The availability of emicizumab (Hemlibra) means that prophylaxis can now be offered for previously untreated infants with severe haemophilia A (SHA) without inhibitors, according to haematologists in Queensland.

The monoclonal inhibitor product has been licensed for use in patients of all ages with SHA, but haematologists may have to make important treatment decisions for infants despite a dearth of evidence of its use in the younger age groups, according to an article by clinicians from the Queensland Haemophilia Centre, Royal Brisbane and Women’s Hospital.

Writing in the journal Haemophilia, Dr Jane Mason and Dr Guy Young say emicizumab’s subcutaneous administration and long half-life make it an attractive additional option for prophylaxis in infants with SHA. And until data from trials in infants become available, they have shared their experience of several real world cases where they have used emicizumab in different treatment scenarios, to help inform practice.
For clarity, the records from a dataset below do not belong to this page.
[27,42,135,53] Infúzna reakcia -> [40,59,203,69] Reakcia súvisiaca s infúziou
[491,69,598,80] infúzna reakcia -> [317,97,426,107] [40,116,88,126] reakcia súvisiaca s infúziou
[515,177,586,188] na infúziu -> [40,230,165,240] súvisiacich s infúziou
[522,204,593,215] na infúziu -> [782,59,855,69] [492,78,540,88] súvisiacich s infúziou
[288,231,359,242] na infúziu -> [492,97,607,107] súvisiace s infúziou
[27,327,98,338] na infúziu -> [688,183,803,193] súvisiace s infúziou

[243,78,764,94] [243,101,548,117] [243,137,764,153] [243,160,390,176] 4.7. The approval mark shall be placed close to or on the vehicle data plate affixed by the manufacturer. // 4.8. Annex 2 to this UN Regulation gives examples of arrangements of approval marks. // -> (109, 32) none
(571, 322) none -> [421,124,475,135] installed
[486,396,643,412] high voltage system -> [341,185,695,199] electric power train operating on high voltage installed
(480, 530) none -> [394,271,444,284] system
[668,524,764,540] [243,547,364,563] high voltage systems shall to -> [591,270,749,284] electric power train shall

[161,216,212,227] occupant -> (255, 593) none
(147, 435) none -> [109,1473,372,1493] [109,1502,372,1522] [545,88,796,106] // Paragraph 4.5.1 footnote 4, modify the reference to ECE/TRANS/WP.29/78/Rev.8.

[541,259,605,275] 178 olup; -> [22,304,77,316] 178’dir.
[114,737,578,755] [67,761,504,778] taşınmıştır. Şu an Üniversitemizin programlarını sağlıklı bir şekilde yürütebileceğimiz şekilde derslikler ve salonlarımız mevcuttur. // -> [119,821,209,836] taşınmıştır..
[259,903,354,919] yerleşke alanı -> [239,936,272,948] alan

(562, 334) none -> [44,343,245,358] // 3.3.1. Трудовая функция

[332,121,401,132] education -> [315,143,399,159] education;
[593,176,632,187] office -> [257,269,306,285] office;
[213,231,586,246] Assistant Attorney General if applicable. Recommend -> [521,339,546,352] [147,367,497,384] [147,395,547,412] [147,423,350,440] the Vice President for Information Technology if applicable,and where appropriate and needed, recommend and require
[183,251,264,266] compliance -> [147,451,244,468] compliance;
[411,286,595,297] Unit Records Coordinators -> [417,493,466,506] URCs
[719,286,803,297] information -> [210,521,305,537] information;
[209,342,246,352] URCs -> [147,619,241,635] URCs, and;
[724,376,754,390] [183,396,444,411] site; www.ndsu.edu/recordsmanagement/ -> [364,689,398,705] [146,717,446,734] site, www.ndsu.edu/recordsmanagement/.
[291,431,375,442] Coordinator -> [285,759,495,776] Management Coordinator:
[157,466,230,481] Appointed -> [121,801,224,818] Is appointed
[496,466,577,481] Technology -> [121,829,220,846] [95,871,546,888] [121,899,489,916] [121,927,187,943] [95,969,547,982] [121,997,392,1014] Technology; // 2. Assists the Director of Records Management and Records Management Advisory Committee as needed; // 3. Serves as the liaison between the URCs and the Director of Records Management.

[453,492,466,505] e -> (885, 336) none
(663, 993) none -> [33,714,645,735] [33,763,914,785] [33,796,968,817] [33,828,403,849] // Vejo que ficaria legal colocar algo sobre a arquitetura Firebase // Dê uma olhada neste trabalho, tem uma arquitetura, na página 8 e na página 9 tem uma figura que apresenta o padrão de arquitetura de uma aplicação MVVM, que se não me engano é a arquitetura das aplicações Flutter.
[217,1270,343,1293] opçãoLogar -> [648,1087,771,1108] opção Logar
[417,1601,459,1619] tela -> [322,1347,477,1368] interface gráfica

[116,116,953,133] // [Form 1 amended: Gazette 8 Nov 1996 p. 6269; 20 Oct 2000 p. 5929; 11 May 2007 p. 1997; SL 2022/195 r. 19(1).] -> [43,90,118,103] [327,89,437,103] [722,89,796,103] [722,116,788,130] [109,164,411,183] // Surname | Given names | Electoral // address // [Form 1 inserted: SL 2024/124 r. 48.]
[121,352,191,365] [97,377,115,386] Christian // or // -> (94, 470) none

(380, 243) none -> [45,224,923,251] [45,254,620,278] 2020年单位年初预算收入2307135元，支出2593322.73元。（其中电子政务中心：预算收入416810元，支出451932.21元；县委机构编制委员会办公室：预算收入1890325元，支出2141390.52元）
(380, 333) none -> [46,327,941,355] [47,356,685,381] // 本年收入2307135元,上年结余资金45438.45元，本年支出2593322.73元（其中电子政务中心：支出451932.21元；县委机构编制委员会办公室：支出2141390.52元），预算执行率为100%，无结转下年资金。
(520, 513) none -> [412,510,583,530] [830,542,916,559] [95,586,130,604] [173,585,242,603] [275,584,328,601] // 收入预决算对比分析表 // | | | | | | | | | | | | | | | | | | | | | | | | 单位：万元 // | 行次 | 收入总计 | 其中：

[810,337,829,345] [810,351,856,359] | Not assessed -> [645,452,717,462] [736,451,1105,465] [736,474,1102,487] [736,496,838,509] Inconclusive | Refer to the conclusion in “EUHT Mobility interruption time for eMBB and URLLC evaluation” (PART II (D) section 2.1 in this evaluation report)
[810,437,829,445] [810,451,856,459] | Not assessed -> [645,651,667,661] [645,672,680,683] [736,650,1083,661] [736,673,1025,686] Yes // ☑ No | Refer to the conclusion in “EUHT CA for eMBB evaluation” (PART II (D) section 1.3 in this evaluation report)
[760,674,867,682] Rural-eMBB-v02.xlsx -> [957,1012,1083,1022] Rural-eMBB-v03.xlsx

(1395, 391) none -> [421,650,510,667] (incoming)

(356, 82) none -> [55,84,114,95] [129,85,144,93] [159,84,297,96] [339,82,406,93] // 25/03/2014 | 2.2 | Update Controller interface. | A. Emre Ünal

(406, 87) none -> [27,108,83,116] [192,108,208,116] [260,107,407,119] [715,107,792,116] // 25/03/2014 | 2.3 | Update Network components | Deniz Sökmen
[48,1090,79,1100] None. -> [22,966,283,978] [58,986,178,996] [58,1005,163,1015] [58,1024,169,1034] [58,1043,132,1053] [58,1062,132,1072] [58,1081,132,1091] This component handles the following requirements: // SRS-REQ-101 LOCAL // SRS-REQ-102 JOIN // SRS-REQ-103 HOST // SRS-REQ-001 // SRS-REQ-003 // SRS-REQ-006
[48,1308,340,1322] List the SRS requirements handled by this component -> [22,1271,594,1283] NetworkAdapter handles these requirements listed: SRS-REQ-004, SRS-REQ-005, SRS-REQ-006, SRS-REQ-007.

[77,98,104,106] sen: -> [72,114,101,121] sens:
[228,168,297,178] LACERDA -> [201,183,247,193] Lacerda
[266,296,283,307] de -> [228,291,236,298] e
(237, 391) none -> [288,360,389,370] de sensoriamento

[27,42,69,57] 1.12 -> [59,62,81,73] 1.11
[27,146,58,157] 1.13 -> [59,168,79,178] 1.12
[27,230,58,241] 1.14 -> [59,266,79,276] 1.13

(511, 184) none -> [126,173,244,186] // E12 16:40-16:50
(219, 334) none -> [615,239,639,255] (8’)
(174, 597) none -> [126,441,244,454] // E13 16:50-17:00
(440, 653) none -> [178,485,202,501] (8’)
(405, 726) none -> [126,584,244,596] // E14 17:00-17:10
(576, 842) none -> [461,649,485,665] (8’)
“These include emicizumab prophylaxis following initial treatment of an intracranial haemorrhage [ICH], early emicizumab to reduce the risk of ICH, emicizumab in lieu of standard primary prophylaxis with FVIII concentrates, or deferring emicizumab until a target number of FVIII concentrate exposure days is achieved,” they wrote.

In the first example, emicizumab was given to a 7-day old infant with SHA who had experienced a bilateral grade 2 intraventricular haemorrhage (IVH). The infant had been treated initially with FVIII but it was very difficult to maintain reliable peripheral intravenous access. After discussion with the parents, emic was started in an attempt to avoid the need for a central venous line, and FVIII infusion was ceased when the fourth attempt at a IV cannula was lost. Repeat cranial ultrasound at day 10 showed complete resolution of the IVH.

In a second and more challenging case, emicizumab was started in a five week old infant with SHA as  prophylaxis, after parents insisted every possible measure must be taken to prevent ICH. The child subsequently had no bleeding events up to the age of 22 months.

In a similar scenario, some other parents opted against emicizumab for their infant initially, after discussing the lack of data for its use, but elected to start prophylaxis when their child reached 15 months of age, primarily as a means to avoid venipuncture or a CVAD.

And in a fourth case the parents of an infant with SHA agreed to initiate prophylaxis using an extended half-life FVIII concentrate every three days, but switched to emicizumab after 44 exposure days when venipuncture access became more challenging.

The authors of the article said that while there were still no phase 3 studies performed with emicizumab in previously untreated infant patients, emerging observational data and retrospective studies offered some reassurance that it appeared to be highly effective and safe in young children with and without inhibitors.

Advantages included the subcutaneous mode of administration to avoid venipuncture, they said, as well as allowing initiation in the early newborn period to treat or prevent ICH and also to prevent joint bleeding at an earlier age than currently feasible.

“The availability of emicizumab has dramatically altered the treatment landscape for patients of all ages with SHA. While a strong evidence base exists for older children and adolescents, there are limited [data] regarding the use of emicizumab in infants. Nonetheless there are undeniably potential advantages that emicizumab offers over FVIII concentrates in this younger patient population,” they concluded.